Credit guru David Goldman says buying 30-year U.S. Treasuries is a smart move now.
“From the standpoint of investors who need cash flows, certainly bonds are a major part of the portfolio,” Goldman told CNBC.
“The demographic tailwind behind the bond market is going to continue, and I point out that the spread between 30-year and 10-year paper in the Treasury market is at an all-time record, at about 115 basis points," he says.
“If you want to be in the bond market, be in for a pound, not just for a penny. Be in the 30-year market,” Goldman says. “I’m overweight in my own portfolio and I continue to be,” he says.
"In the world of the bankrupt, the half-bankrupt is king."
High-grade corporate bonds now offering remarkable low yields are another story, says Goldman.
He notes that a “global flood plain of savings” coming from the global Asian population, Fed actions and the fact that the securitized market has ceased to exist, has led prices of corporate bonds to trade “at stupid levels.”

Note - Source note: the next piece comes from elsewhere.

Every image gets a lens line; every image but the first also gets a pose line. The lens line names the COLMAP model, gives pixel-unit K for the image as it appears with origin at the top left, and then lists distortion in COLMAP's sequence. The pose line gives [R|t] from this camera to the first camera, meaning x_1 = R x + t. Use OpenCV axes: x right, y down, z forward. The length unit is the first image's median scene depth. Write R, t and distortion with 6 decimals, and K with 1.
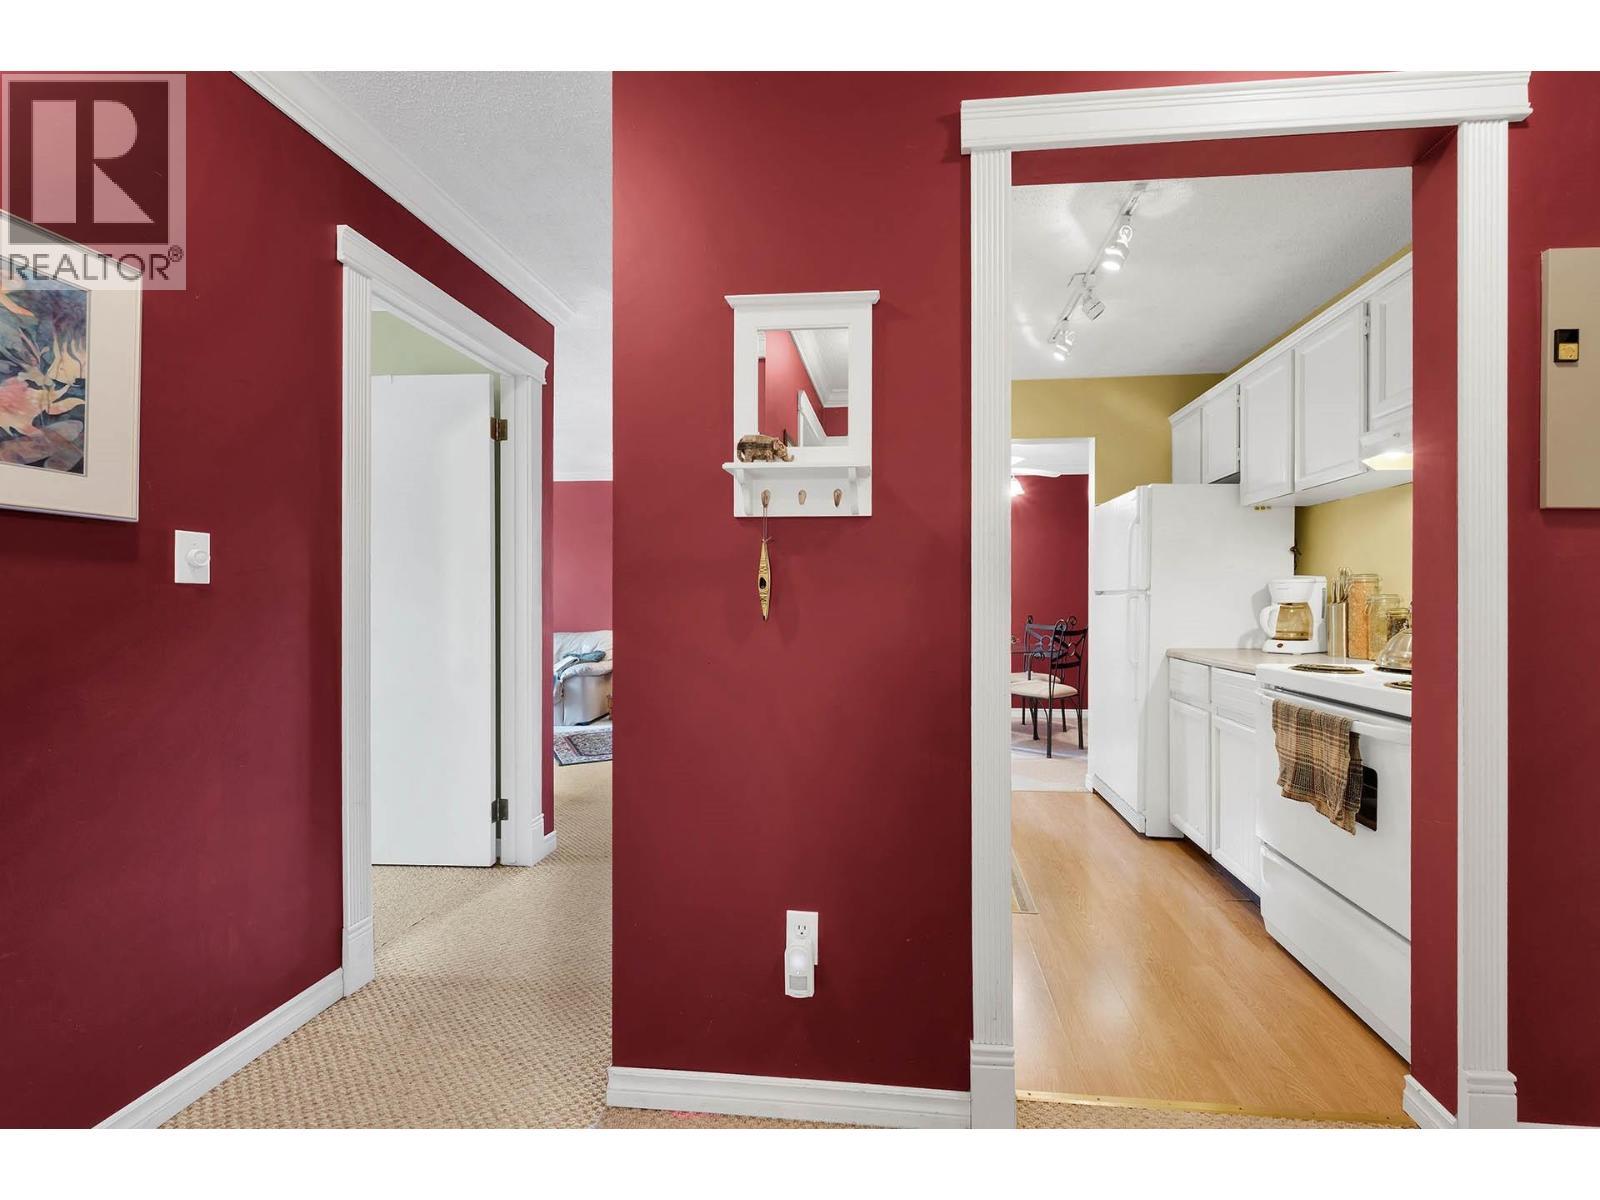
lens RADIAL K [[658.0, 0, 854.4], [0, 658.0, 599.6], [0, 0, 1]] dist [-0.000683, -0.000054]
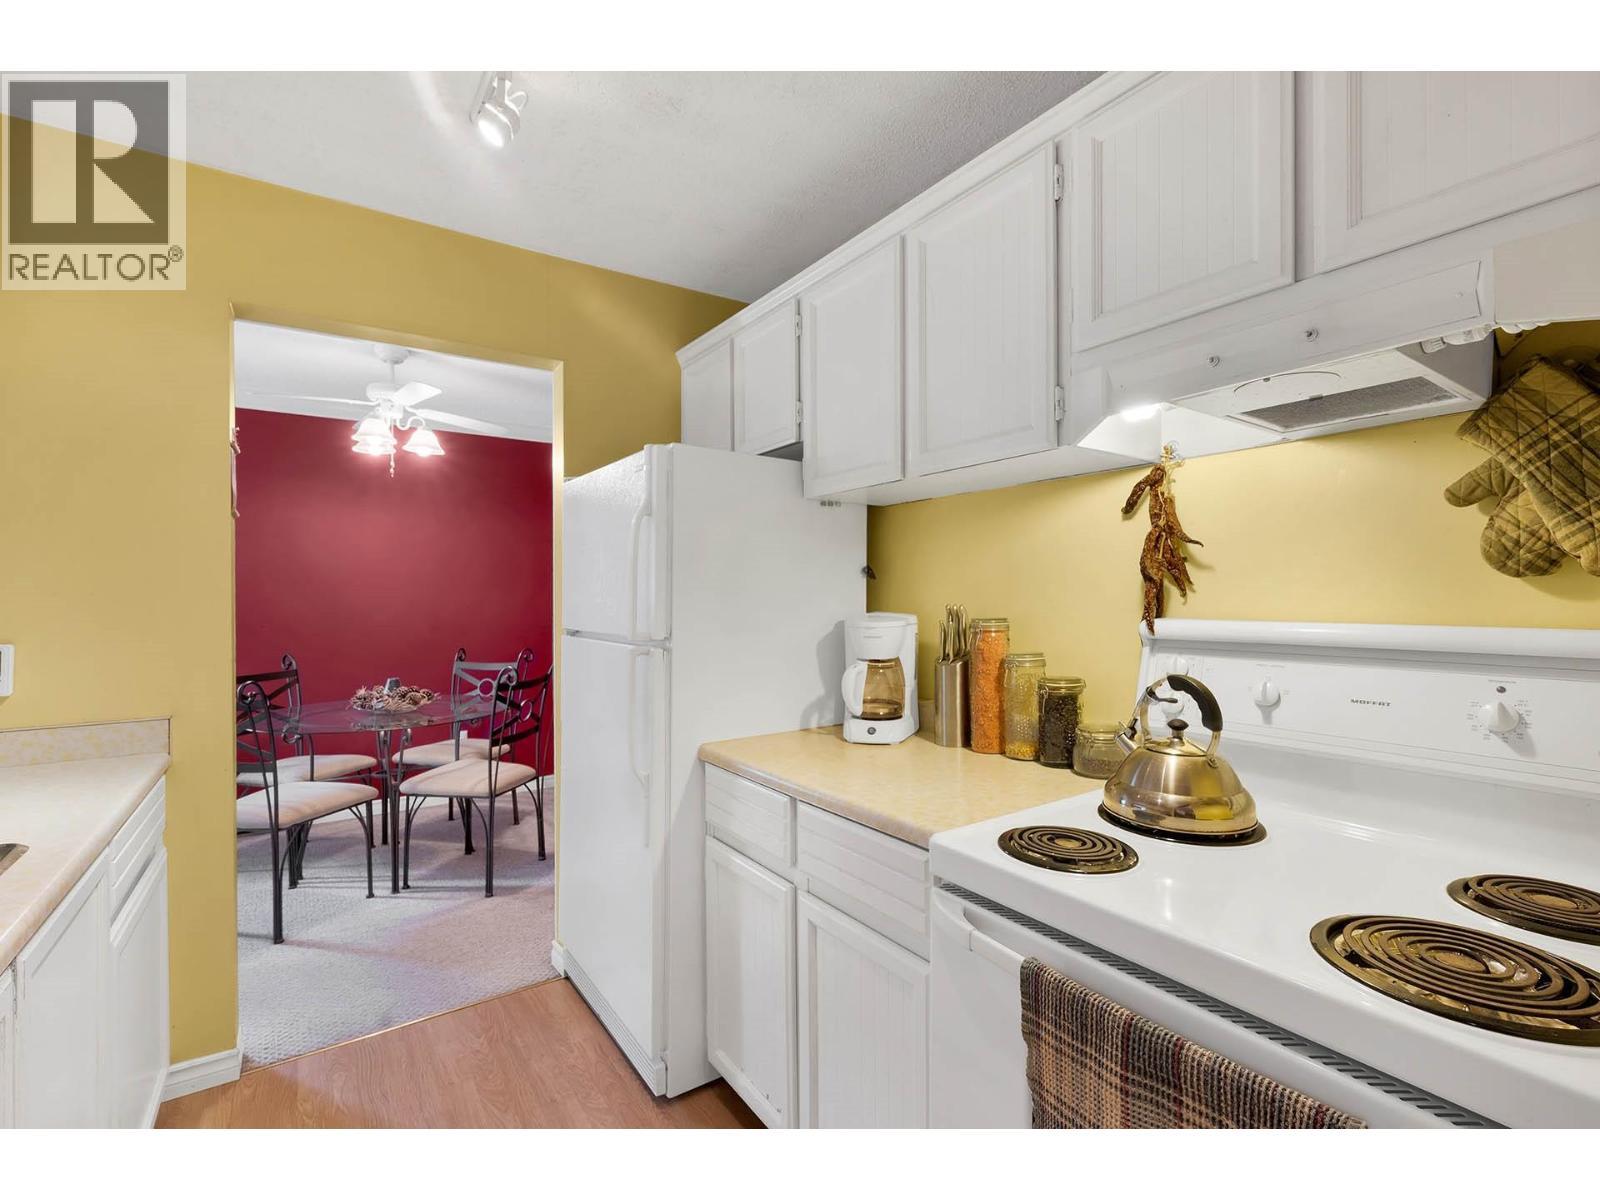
lens RADIAL K [[713.5, 0, 797.0], [0, 713.5, 598.7], [0, 0, 1]] dist [0.000221, -0.000216]
pose [[0.777765, -0.006008, 0.628527, 0.165293], [0.004958, 0.999982, 0.003424, -0.050550], [-0.628536, 0.000454, 0.777781, 0.487415]]
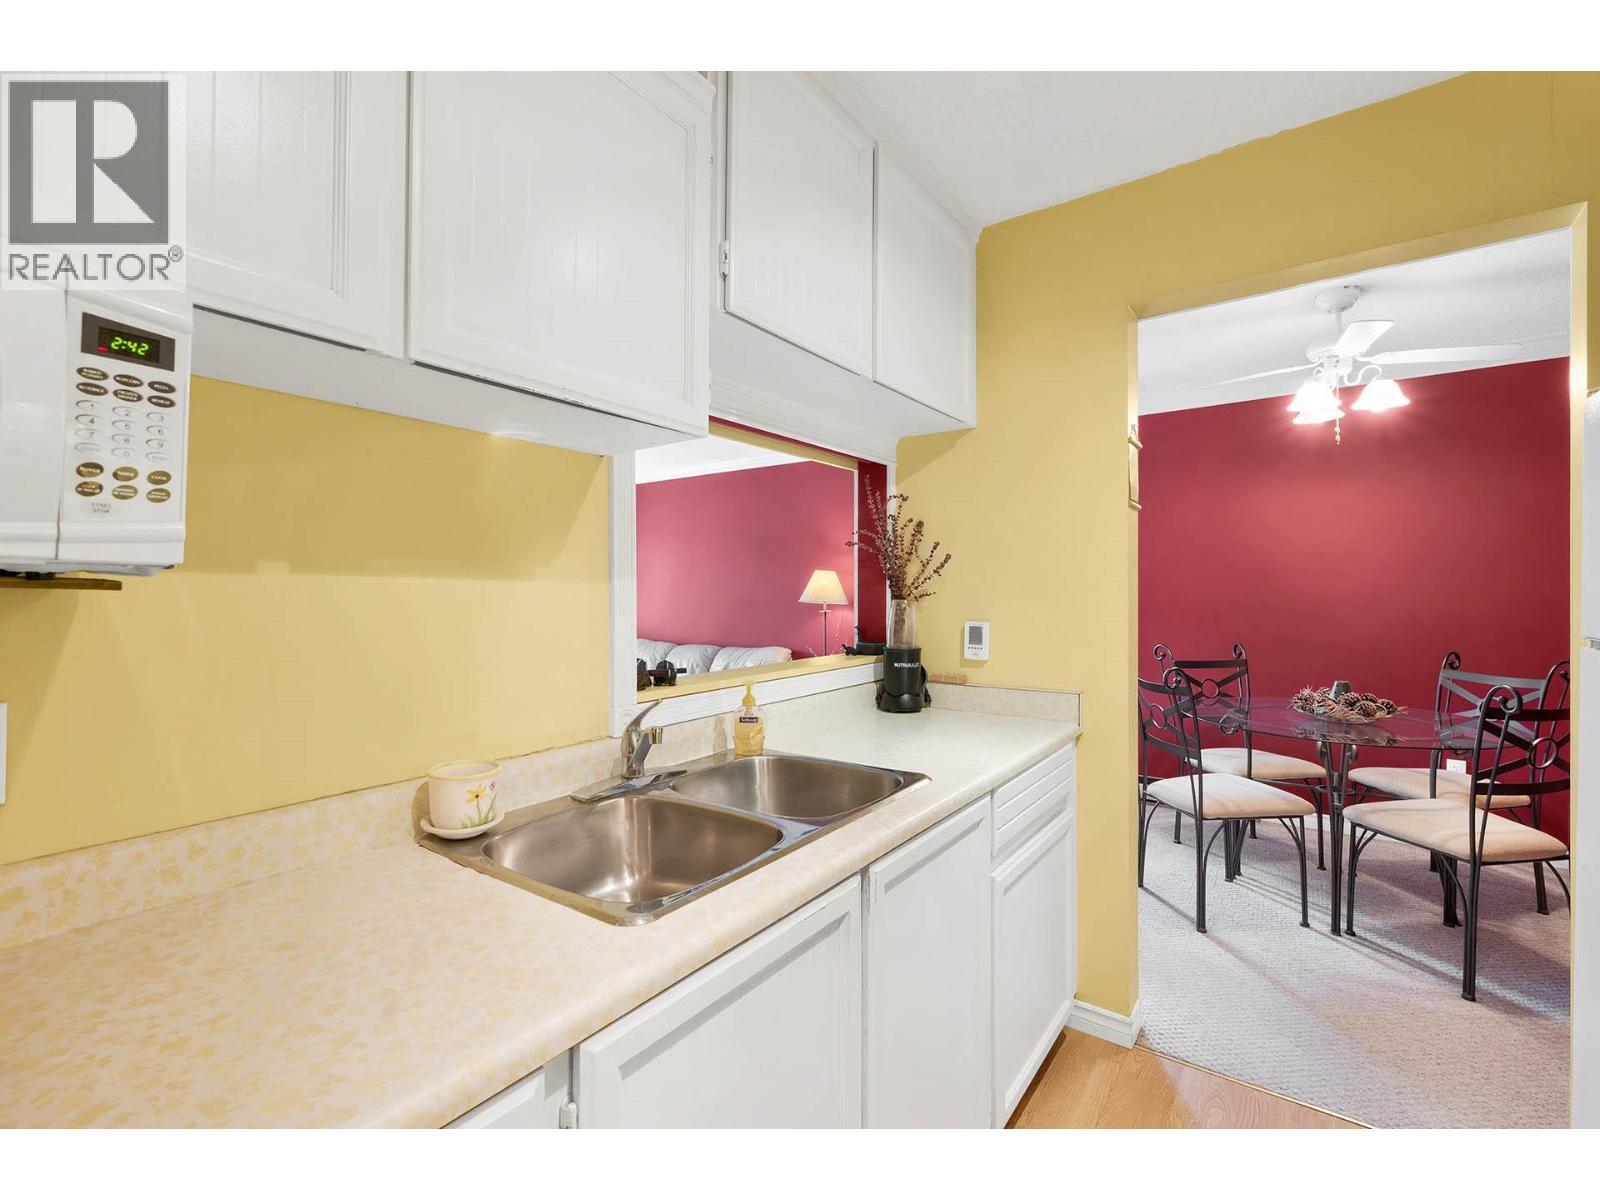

“I think that very solid corporates with highly predictable cash flows are OK, but all of this has already been priced in from a performance standpoint,” Goldman says. “I wouldn’t touch IBM at 1 percent.”
“I wouldn’t touch mortgage-backed securities because buying mortgages is effectively a bet that the Fed will be in that market forever.”
According to The Wall Street Journal, 30-year Treasury bonds have a much narrower investor base than other maturities because buyers are mainly domestic instead of foreign, and are typically pension funds, insurance companies and asset managers that need to match long-dated liabilities.